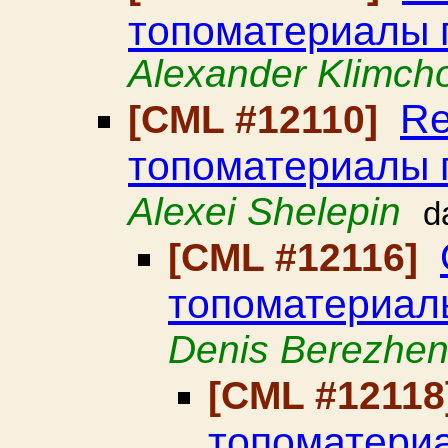
топоматериалы 
Alexander Klimch
Re
[CML #12110]
топоматериалы 
Alexei Shelepin
d
[CML #12116]
топоматериал
Denis Berezhe
[CML #12118
топоматери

[YOUR ASSIGNMENT] Reproduce the text read from every entry above, line for line and unchanged. Leave the pictures out of your answer.

[WORKED SOLUTION]
топоматериалы 
Alexander Klimch
Re
[CML #12110]
топоматериалы 
Alexei Shelepin
d
[CML #12116]
топоматериал
Denis Berezhe
[CML #12118
топоматери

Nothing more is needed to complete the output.